On the battlefield, such flails ceased to be used already at the beginning of Peter’s glorious deeds. But the history of the archaic whip-flail as an auxiliary but combat weapon of the Russian cavalry (though mainly of irregular formations: Cossack, Tatar, Kalmyk) lasted much longer, not ending even in 1812.

The mainspring is a modern analogue of the combat whip. Long springs with a handle made of leather windings are often used in street fights

Christianity

One of the symbols of the passion of the Lord (the suffering of Christ), often depicted together with the column (pillar) to which Jesus was tied. (See Instruments of the Passion, Flagellation of Christ)

In the scene of the Cleansing of the Temple, Christ waves a whip, driving out the money changers.

In early Christian communities, disobedient church ministers were flogged with whips. From the 4th century Self-flagellation is spreading as an act and demonstration of repentance. Later, in the 12th-14th centuries, this practice marked the beginning of the religious brotherhood of flagellants (that is, flagellants), whose indispensable attribute is the whip.

The whip in the hands of a saint, as a rule, serves as a symbol of repentance, mortification and discipline (< from lat.

names of the scourge).

The scourge or whip has as its attribute:

  • Bibliana, St.;
  • Philomena, St.;
  • Julia, St.;
  • Gervasius, St. - a pair of saints: one with a whip, the other with a sword - Gervasius and Protasius;
  • Karpophorus, St.;
  • Severian, St.;
  • Severus and Victorius, St.;
  • App.
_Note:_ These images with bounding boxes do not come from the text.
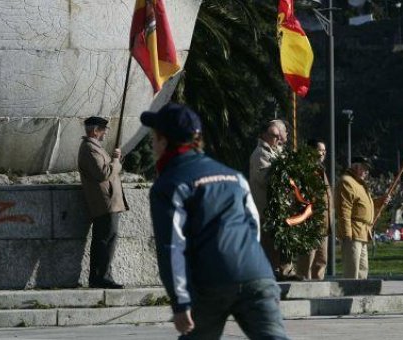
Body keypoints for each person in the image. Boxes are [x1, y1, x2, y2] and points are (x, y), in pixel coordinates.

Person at [141, 103, 288, 339]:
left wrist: (180, 302)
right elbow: (253, 226)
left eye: (154, 136)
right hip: (258, 275)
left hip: (212, 282)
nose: (151, 143)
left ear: (164, 141)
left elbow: (172, 247)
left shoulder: (169, 185)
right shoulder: (233, 176)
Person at [78, 116, 128, 289]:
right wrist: (115, 161)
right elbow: (103, 173)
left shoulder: (95, 148)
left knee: (107, 238)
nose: (106, 132)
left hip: (108, 201)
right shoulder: (90, 149)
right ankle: (101, 277)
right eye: (103, 129)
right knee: (106, 239)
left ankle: (101, 276)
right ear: (95, 130)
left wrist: (115, 160)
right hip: (104, 202)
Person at [249, 120, 299, 281]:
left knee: (283, 242)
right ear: (264, 135)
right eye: (274, 136)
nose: (278, 139)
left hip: (281, 209)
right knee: (269, 244)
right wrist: (283, 171)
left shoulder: (276, 151)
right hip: (266, 209)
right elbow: (264, 179)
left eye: (279, 136)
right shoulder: (259, 154)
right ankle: (272, 272)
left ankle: (286, 270)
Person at [336, 156, 388, 279]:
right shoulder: (347, 182)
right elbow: (345, 211)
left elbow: (363, 206)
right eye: (365, 168)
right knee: (352, 272)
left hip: (363, 233)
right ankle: (350, 295)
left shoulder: (359, 184)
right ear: (356, 166)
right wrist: (347, 235)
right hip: (353, 234)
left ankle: (359, 296)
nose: (367, 172)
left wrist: (381, 201)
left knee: (362, 271)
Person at [296, 139, 332, 280]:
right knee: (307, 261)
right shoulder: (304, 168)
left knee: (321, 260)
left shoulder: (322, 170)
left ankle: (319, 290)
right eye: (319, 150)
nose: (322, 153)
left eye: (324, 151)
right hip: (310, 223)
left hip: (323, 225)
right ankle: (303, 289)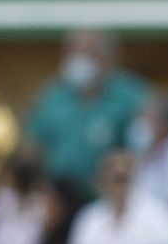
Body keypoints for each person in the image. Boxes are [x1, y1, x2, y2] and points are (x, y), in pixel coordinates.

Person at [25, 29, 150, 201]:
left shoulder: (131, 96)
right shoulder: (53, 96)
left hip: (106, 201)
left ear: (108, 57)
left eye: (87, 51)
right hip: (57, 203)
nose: (79, 58)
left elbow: (141, 150)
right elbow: (33, 148)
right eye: (73, 51)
Lawrence and Andrew (in the sculptural images of the holy apostles the scourge with which they were flogged before execution always appears);
  • St. Ambrose - a whip with three tails or knots as a reminder of the expulsion (scourging) of the Arians from Italy;
  • Mary Magdalene, St. - sometimes, penitent;
  • Vincent of Saragossa, St.;
  • Agrippina Sibyl.

The scourge is often considered as a talisman against physical and mental ailments. Flagellation is one of the methods of exorcism or driving out demons (the devil) from a possessed person.

Ad vocem

There is, they say, a whip against him. “It only works under the whip.” “The fat Sarmatian did not send his children to the big world for their education; for pedagogical purposes he had a whip” A. Narushevich “Get a whip” - to be beaten, “Pour a whip” - to beat. “Make a whip out of sand” - trying to make something out of nothing, doing a stupid, empty thing. “A false word, mockery is worse than a whip” S. Zheromski

Proverbs:

“Trouble is where there is no whip”, “You can’t defeat hunger with a whip” (proverbs).

Scourge of Homer (Greek: Homeromastyx) - philologist Zoilus, an evil and envious critic of antiquity, who reviled Homer, Plato, Isocrates and many others. etc. The name has become synonymous with bias in literary criticism.

The Scourge of God (lat. flagellum Dei) is the Christian name for the pagan conquerors and rulers who led the invasions, subjected Christian countries and peoples to cruel violence, destroyed and tortured people:

  • Atilla - King of the Huns,
  • Genseric - ruler of the Vandals;
  • Timur (Tamerlane) - during the Middle Ages.

The scourge of Christians - Nur-Al-Din (1118-74) - Muslim ruler of Aleppo and Mosul (Syria).